By Jill Serjeant
LOS ANGELES (Reuters)
Steven Spielberg’s movie “The Post” is being hailed as a timely reminder about press freedom, democracy, whistle-blowing and government lies
But its makers says it is also intended as an ode to feminism that resonates as powerfully today as the 1970s era in which it is set.
The movie, which begins its movie theater rollout on Friday, dramatizes the 1971 battle by U.S. newspapers, led by The New York Times, to publish the leaked Pentagon Papers. The documents showed that successive administrations had secretly enlarged the scope of American military action in Vietnam even as U.S. leaders became convinced the war was unwinnable.
Among those in the forefront of that battle was Washington Post publisher Katharine Graham, played by Meryl Streep, who despite being in her mid-5Os at the time, was struggling to establish herself in a man’s world. She had taken over the publisher’s job following the death of her husband, Phil Graham.
“There is something very relatable to a woman finding her voice, to a woman standing in a room with men and being out-talked and overlooked,” said Liz Hannah, who wrote the screenplay with Josh Singer.
It was Graham who had to give the go-ahead to editor Ben Bradlee (played by Tom Hanks) to defy an injunction by the Nixon White House and risk imprisonment by publishing the Pentagon Papers.

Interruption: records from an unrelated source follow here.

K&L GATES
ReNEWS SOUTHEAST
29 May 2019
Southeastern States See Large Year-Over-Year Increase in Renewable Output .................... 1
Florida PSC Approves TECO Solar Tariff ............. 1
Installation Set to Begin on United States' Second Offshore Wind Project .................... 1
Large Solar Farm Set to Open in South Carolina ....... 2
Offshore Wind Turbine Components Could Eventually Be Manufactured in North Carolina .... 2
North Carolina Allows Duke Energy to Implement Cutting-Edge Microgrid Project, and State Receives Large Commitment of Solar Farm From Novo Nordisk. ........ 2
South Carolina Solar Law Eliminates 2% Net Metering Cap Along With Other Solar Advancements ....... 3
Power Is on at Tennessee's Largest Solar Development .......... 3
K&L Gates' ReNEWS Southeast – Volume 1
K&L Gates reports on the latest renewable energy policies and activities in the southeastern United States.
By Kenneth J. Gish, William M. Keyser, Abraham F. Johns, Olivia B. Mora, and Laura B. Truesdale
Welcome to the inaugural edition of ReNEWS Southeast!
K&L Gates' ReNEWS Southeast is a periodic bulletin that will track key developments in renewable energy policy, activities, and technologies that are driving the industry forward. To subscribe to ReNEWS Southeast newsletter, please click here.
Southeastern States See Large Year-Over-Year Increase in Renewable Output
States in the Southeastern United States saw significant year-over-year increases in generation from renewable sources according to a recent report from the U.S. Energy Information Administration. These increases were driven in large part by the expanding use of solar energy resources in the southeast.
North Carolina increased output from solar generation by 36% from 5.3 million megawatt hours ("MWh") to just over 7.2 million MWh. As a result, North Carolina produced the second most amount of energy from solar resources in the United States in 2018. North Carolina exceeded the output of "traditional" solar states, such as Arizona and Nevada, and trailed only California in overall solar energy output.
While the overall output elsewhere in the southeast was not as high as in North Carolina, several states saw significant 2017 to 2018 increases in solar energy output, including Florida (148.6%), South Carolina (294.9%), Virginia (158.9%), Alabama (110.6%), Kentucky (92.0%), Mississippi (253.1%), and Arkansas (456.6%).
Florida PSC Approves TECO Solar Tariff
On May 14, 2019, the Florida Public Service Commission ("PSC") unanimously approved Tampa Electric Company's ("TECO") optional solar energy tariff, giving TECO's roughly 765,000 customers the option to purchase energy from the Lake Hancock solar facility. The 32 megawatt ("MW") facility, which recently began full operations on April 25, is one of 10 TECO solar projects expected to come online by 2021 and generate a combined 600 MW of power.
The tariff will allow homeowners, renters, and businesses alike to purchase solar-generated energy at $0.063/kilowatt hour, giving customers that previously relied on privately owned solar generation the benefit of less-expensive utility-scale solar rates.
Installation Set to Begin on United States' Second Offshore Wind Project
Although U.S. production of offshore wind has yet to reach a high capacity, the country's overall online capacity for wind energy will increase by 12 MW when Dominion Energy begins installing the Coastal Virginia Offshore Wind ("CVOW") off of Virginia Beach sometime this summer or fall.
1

The decision affected not only Graham’s family but the future of her company and the way she thought of herself
Streep, 68, who is expected to be Oscar-nominated for a record 21st time next month, had no doubt about the film’s relevance for women who are still fighting for equality in corporate boardrooms and in Hollywood itself.
“I try to tell young women who weren’t alive then how different it was very recently, and it still is in those leadership circles. We have filled up the bottom of the pyramid but … where it all gets decided, we don’t have parity. We’re not even close,” Streep said.
Streep said she relied on Graham’s Pulitzer Prize-winning memoir “Personal History” for insight into the publisher’s thinking at the time.
“She was very uncertain, and it’s in her book and she talks a lot about that.” Streep said. “At work, she had so many people thinking she didn’t deserve to be where she was. We know what a brilliant woman she turned out to be.”
The Washington Post review of “The Post” said that “Streep and Hanks lead a stirring homage to the pursuit of the truth.”
And Entertainment Weekly said that Streep’s performance “elevates ‘The Post’ from being a First Amendment story to a feminist one too.”